The 21st of June, just the day before we got back to camp with the horses, one of our scouts reported a rebel gunboat to come up the river, so Col. Brackett gave me orders to take ten men and go five miles below Jacksonport and watch for the boat. In the meantime the camp moved to the piece of land that divides the Black from the White river. We went below Jacksonport to the place stated and settled near a bend in the river where we had a good view of the river four or five miles. We had not been there long before we saw the black smoke rolling up away down the river. We waited until she rounded the bend, then fired off our carbines as we had orders and started back to camp. The inhabitants of Jacksonport had professed to be Union people, but as soon as they heard that a rebel gunboat was coming up they altered their tune and called us all the mean names they could think of. Our officers had even put guards over their wells so as to keep the soldiers away. One woman in particular had given our officers a great deal of trouble. She was a good Union woman at that, and a widow. She wanted a guard to keep the soldiers off her premises, and our officers were just fools enough to do it.
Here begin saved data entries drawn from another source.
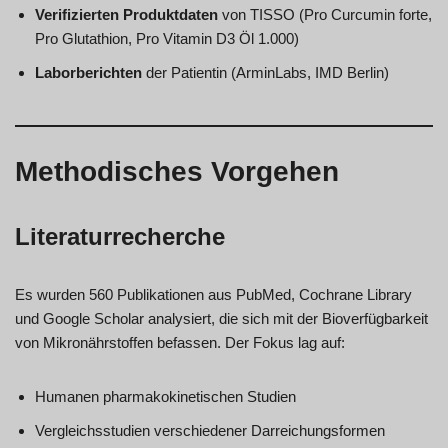
Verifizierten Produktdaten
von TISSO (Pro Curcumin forte,
Pro Glutathion, Pro Vitamin D3 Öl 1.000)
Laborberichten
der Patientin (ArminLabs, IMD Berlin)
Methodisches Vorgehen
Literaturrecherche
Es wurden 560 Publikationen aus PubMed, Cochrane Library
und Google Scholar analysiert, die sich mit der Bioverfügbarkeit
von Mikronährstoffen befassen. Der Fokus lag auf:
Humanen pharmakokinetischen Studien
Vergleichsstudien verschiedener Darreichungsformen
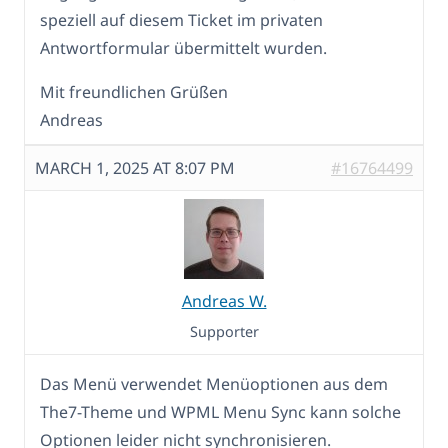
speziell auf diesem Ticket im privaten
Antwortformular übermittelt wurden.
Mit freundlichen Grüßen
Andreas
MARCH 1, 2025 AT 8:07 PM
#16764499
Andreas W.
Supporter
Das Menü verwendet Menüoptionen aus dem
The7-Theme und WPML Menu Sync kann solche
Optionen leider nicht synchronisieren.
Well, we were the last soldiers to go through the town, and, let me tell you, the gunboat was coming faster than we had any idea of. Just before we reached the town she sent a shell over our heads. We soon got in shelter of the town, and the citizens commenced to yell at us. Some said one thing and some another. Finally we came up in front of where the widow lived. She was out on the porch dressed in all her finery. As we were passing she called out:

"Is that what you Yankees call skedaddling?" One of our men turned in his saddle and said something that made her skip in the house in a hurry.

We rode on until we got to the ferry, which was nothing but an old scow of a boat. We were soon on the boat, and in the meantime the gunboat had swung around and commenced throwing shells at us. The first shell went over us; the next struck the water a hundred yards from us, and the third struck close and threw the water all over us. Our horses became unmanageable. One jumped overboard and the rest came near upsetting the boat. The one that jumped overboard swam to shore all right. We landed our horses and one man went back in a small boat and got it and cut the rope.
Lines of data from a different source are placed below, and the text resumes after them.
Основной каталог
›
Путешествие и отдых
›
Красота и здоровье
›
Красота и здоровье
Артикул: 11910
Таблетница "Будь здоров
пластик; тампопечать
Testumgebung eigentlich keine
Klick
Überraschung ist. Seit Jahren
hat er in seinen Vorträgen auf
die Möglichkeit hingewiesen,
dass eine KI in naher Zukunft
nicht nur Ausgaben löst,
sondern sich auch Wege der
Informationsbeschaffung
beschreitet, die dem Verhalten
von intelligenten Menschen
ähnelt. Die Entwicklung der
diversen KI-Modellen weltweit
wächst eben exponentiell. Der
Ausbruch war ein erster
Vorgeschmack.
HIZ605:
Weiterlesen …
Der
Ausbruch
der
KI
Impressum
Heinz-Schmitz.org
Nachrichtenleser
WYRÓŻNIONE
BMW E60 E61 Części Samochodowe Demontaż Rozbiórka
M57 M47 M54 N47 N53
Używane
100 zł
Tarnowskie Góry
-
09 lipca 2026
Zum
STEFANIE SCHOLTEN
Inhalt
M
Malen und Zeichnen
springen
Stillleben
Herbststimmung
We had two large twelve-pound brass guns, and never fired a shot at the boat. I never did understand why they did not. But I know this much about it, we were ordered to mount and get out of there. We went back about eight or ten miles and met troops coming to reinforce us. The next morning we went back to Jacksonport, but found the gunboat gone.

There was a large quantity of sugar stored at this place, and the Johnnies rolled out the hogsheads and spilt the sugar in the middle of the road. Our horses waded knee deep in sugar for two hundred yards. The farmers came in droves and shoveled the sugar into their wagons like sand.